Imagine this scenario: a friend offers to flip a coin and give you $20 if it lands on heads. If it lands on tails, you give her $20. Would you take that gamble? For most of us, the amount you could possibly win would need to be at least twice as large as the amount you could lose before you would accept the risk. This tendency reflects loss aversion, or the idea that losses generally have a much larger psychological impact than gains of the same size.

So what causes us to be more sensitive to losses? In 1979 psychologists Amos Tversky and Daniel Kahneman developed a successful behavioral model, called prospect theory, using the principles of loss aversion, to explain how people assess uncertainty. More recently, psychologists and neuroscientists have uncovered how loss aversion may work on a neural level. In 2007 my colleagues and I found that the brain regions that process value and reward may be silenced more when we evaluate a potential loss than they are activated when we assess a similar-sized gain.

In the study, we monitored brain activity while participants decided whether to take a gamble with actual money. We found enhanced activity in the participants' reward circuitry as the amount of the reward increased and decreasing activity in the same circuitry as the potential losses accrued. Perhaps most interesting, the reactions in our subjects' brains were stronger in response to possible losses than to gains—a phenomenon we dubbed neural loss aversion. We also found that individuals displayed varying degrees of sensitivity to loss aversion, and these wide-ranging neural responses predicted differences in their behavior. For instance, people with stronger neural sensitivity to both losses and gains were more risk-averse.

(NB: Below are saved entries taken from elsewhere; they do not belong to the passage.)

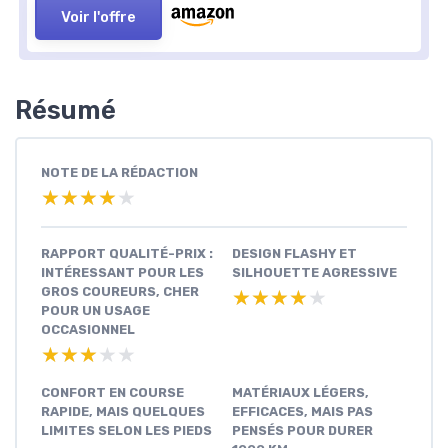
Voir l'offre
Résumé
NOTE DE LA RÉDACTION
★★★★★
★★★★★
RAPPORT QUALITÉ-PRIX :
DESIGN FLASHY ET
INTÉRESSANT POUR LES
SILHOUETTE AGRESSIVE
GROS COUREURS, CHER
★★★★★
★★★★★
POUR UN USAGE
OCCASIONNEL
★★★★★
★★★★★
CONFORT EN COURSE
MATÉRIAUX LÉGERS,
RAPIDE, MAIS QUELQUES
EFFICACES, MAIS PAS
LIMITES SELON LES PIEDS
PENSÉS POUR DURER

Another theory is that losses may trigger greater activity in brain regions that process emotions, such as the insula and amygdala. Neuroscientists Benedetto De Martino, Ralph Adolphs and Colin Camerer studied two individuals with a rare lesion on their amygdala and found that neither exhibited loss aversion, suggesting that the amygdala plays a key role. A larger 2013 study from Italian neuroscientist Nicola Canessa and his colleagues replicated our initial findings and also discovered that activity in the insula increased as the potential loss mounted. These findings, taken together, most likely help to explain loss aversion, but understanding exactly how these various neural processes play out in different individuals and situations requires further investigation.